Sheffield girl with autism receives Diana Award for baking cakes
A girl with autism who bakes cakes to cheer people up has been honoured with an award launched in memory of Diana, Princess of Wales.
Alana Habergham-Rice, 12, from Sheffield, has been baking Alana's Caring Cakes since the age of six, raising more than £5,000 for charity.
Her mother Rachel Habergham said baking reduces Alana's anxiety, which has become "particularly important since her autism diagnosis".
She was given a Diana Award earlier.
The awards, which were launched in 1999, are given to young people who are "change makers for their generation", the charity said.

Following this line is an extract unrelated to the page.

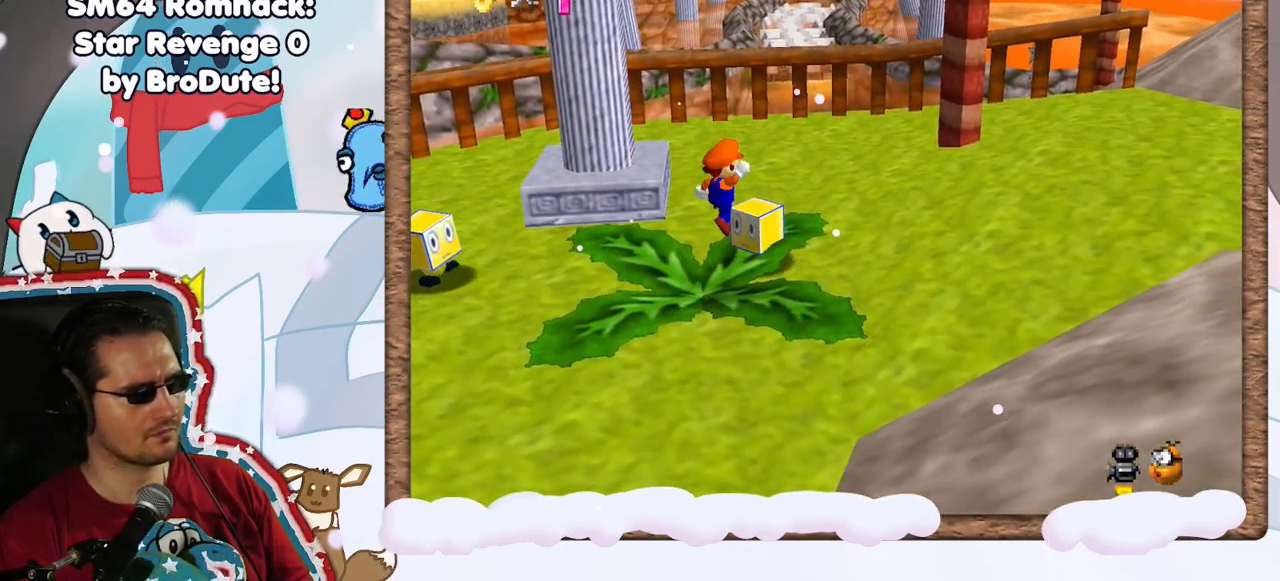
{"dt_ms": 500, "buttons": [], "left_stick": "center", "events": [[67, "A", "up"], [167, "Z", "down"], [333, "Z", "up"]]}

Alana's fundraising includes raising money for the Sheffield Hospital Charity and treatment for Daisy, her school friend with cerebral palsy.
"It's not about the money, it's about the happiness it brings people," Alana said.
"I want to always bake for people as a hobby because I don't do it for money."
She was nominated for the award by the Rotary Club which knew her through a young citizen award last year.
Alana's Caring Cakes was launched to bake for people in the community experiencing challenges, with people nominating who they think deserves a cake via the Facebook page.
She chooses several people a month then bakes and, with her mother, delivers the cakes within a 20-mile radius of their home in Kiveton Park.
Ms Habergham said: "The people Alana chooses to bake for often have illnesses or are carers.
"But she's also baked for doctors, a vicar, teachers, and helpful shop workers."